J'obéis, avant même d'avoir compris ce qu'il me demandait. Il passa la porte, et s'avança dans mon salon, sur le sol peuplé de livres et de parchemins. Je restai un instant, désœuvrée à fixer la poignée entre mes mains. Vague impression qu'il fallait la pousser, et puis appuyer dessus pour refermer quelque chose. Je le fis, sceptique tout de même. Rogue me parla.

-Insomnia?

… C'était toujours plus difficile de savoir de quoi il parlait lorsqu'il ne se contentait que d'un mot par phrase. J'hochai la tête à tout hasard. Il eut une réaction incompréhensible, un rictus, un geste vers l'intérieur de sa cape. Il arrêta sa main. Longue et fine main blanche...

-Vos travaux sur le goût, ses exhausteurs, vous les avez conservés? Lâcha-t-il encore.

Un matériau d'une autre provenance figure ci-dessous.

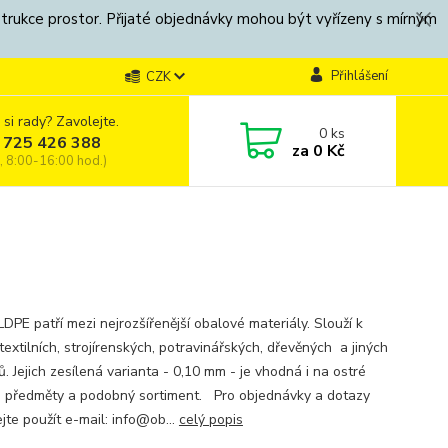
strukce prostor. Přijaté objednávky mohou být vyřízeny s mírným
Přihlášení
CZK
 si rady? Zavolejte.
0
ks
 725 426 388
za
0 Kč
, 8:00-16:00 hod.)
DPE patří mezi nejrozšířenější obalové materiály. Slouží k
textilních, strojírenských, potravinářských, dřevěných a jiných
. Jejich zesílená varianta - 0,10 mm - je vhodná i na ostré
 předměty a podobný sortiment. Pro objednávky a dotazy
jte použít e-mail: info@ob...
celý popis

Ses mots n'avaient aucun sens, il les avait prononcé dans un ordre bizarre, et certains avaient été trop bruyants, éclatant, comme des bulles. Ils résonnaient encore. Je levai des doigts tremblants jusqu'à mon front, ma tempe droite. Mal, ça commençait à faire mal... J'agrippai mes cheveux, cachant mon œil sous ma paume. Toute cette lumière aussi.

-... discuter... plus tard; baragouinai-je.

-C'est important; gronda-t-il.

Le bon sens voulait... J'étais fatiguée, je ne pouvais pas; je ne pouvais plus.

-Laissez-moi, je ne sais plus.

Les deux paumes contre mes yeux et les tempes parcourues par des afflux de sang brûlant. Mes oreilles bourdonnaient et j'avais la nausée. Jamais, jamais, je n'aurais dû me réveiller. On m'entraîna, m'allongea sur du tissu doux. Une main froide vint apaiser la brûlure de mon front, éloigner mes haut-le-cœur, je m'y accrochai de toutes les forces qui me restaient. J'étais recroquevillée comme je le pouvais, les yeux fermés sous la douleur mais toujours accrochée à son bras. Il ne devait pas me laisser, pas maintenant, Rogue...

-... potions émétiques... C'est pourquoi vos travaux et vos compétences pourraient s'avérer utiles. Je vous demande de...

Il parlait, d'une voix rauque, si peu maîtrisée. Pourquoi tenait-il tellement à parler de ses potions? Je n'étais pas en état.

-... en collaboration. Acceptez-vous ?

Rogue se tut. J'avais entendu comme une question, mais les vagues de douleur qui submergeaient mon cerveau ne me laissaient pas vraiment le loisir d'approfondir la chose. J'ouvris les yeux quand même, un tout petit peu, pour tomber dans deux orbes noirs envahis de ténèbres. Hypnotiques. La souffrance s'effaçait. J'aurais pu passer ma vie dans leurs profondeurs.

-Acceptez-vous ?

Le ton était plus pressant, sa main glacée contre ma peau. Je n'avais pas remarqué l'autre, dans mes cheveux, qui les avait carressé un moment. Rogue souffrait. C'était évident.

-Oui.

Après ça, je vis une de ses mains se lever vers une poche intérieure de sa cape, en sortir un parchemin. Quelque chose, en mon for intérieur, sombra sous la terreur. Je paniquai. Ce fut la voix de Rogue qui vint me chercher encore, il m'apaisa, déposa une plume entre mes doigts. De l'encre au bout. Que je rapprochais du parchemin, du contrat.

-Non... Non, pas ça.

Sa voix, ses mots qui s'écoulaient de ses lèvres exsangues, sa main glacée contre mon front. Je signai. Puis il me fit déposer une goutte de sang. Est-ce que... Je... L'instant d'après, il avait disparu de mon salon. Je tremblais en me relevant, mais il n'y avait personne, et j'avançai difficilement vers ma chambre. Il n'y avait personne, Rogue n'était pas là, il ne l'avait pas été. Une hallucination, ou un rêve... Oui, un rêve... Je devais avoir rêvé.